» **Task details**
Determine how many lines of the entries contain "camera". Reply with that number alone.

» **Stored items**
---+---

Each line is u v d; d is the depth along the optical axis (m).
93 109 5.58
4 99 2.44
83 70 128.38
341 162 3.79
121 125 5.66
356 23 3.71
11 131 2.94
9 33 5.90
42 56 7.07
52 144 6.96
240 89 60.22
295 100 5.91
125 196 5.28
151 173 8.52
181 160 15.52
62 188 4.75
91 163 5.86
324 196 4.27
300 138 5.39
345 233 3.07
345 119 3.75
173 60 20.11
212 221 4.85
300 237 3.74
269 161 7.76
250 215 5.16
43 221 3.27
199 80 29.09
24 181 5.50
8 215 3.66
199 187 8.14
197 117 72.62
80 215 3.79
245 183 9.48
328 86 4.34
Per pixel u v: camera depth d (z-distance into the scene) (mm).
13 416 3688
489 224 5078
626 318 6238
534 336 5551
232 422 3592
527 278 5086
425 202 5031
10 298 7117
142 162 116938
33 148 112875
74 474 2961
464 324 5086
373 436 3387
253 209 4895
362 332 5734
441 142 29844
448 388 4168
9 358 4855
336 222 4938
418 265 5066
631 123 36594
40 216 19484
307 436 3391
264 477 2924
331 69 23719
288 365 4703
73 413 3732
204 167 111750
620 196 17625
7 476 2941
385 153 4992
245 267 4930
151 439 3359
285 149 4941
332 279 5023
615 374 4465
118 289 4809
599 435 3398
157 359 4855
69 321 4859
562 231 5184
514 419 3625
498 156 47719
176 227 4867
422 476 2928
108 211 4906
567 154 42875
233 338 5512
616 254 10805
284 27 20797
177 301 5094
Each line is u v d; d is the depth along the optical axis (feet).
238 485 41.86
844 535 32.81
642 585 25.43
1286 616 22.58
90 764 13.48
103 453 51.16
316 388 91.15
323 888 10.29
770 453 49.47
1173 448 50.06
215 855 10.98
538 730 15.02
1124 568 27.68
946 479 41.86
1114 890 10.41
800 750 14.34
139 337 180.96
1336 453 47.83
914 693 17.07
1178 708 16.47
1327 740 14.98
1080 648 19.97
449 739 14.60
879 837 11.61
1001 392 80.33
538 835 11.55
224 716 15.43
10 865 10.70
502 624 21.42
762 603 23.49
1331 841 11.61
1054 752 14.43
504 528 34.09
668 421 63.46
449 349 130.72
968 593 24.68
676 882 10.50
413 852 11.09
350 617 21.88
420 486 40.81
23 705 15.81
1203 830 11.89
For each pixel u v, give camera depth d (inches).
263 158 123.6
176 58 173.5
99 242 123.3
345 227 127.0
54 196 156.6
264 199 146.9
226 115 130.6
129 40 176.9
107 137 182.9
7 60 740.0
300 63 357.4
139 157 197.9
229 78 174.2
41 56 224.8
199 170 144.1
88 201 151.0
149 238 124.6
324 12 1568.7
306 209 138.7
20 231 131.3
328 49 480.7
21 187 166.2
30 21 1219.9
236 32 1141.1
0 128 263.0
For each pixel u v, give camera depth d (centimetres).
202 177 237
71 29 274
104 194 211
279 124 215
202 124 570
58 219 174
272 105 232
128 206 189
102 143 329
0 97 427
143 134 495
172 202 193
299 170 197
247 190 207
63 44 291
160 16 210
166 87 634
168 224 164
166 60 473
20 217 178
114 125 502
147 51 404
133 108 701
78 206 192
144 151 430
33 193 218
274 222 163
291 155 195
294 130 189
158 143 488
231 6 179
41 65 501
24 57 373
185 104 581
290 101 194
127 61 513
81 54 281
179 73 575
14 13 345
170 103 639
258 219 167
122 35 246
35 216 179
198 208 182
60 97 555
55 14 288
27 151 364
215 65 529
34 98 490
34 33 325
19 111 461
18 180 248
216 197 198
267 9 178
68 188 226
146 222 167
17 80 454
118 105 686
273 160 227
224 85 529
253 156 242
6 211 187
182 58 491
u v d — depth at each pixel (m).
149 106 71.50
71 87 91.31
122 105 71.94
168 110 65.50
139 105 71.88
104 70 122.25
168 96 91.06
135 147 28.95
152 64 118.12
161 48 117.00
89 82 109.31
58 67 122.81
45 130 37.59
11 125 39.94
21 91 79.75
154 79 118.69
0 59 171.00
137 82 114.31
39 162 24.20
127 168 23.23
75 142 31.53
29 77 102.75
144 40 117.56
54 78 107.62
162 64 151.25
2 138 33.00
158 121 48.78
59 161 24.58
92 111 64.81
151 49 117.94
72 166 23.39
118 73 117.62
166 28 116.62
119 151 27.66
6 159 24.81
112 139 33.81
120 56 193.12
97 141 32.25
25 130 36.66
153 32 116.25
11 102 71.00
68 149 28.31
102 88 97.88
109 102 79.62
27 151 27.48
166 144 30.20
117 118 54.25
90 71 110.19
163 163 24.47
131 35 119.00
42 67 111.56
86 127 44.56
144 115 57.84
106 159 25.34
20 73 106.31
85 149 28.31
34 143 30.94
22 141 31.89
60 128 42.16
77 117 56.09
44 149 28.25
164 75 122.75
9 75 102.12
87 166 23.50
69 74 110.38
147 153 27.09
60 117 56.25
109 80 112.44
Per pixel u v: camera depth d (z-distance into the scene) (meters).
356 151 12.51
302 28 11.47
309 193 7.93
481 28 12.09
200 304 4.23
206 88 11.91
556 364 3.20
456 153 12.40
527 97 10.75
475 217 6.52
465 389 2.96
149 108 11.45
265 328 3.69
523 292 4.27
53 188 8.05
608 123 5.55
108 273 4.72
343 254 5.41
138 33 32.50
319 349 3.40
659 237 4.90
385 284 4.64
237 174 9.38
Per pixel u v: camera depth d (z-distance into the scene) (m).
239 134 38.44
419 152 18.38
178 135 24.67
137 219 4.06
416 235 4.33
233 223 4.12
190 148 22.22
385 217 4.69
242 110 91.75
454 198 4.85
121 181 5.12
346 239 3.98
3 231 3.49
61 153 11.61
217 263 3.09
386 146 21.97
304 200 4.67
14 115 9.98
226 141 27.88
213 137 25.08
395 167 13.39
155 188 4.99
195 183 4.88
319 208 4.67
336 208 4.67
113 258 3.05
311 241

---+---

» **Worked solution**
5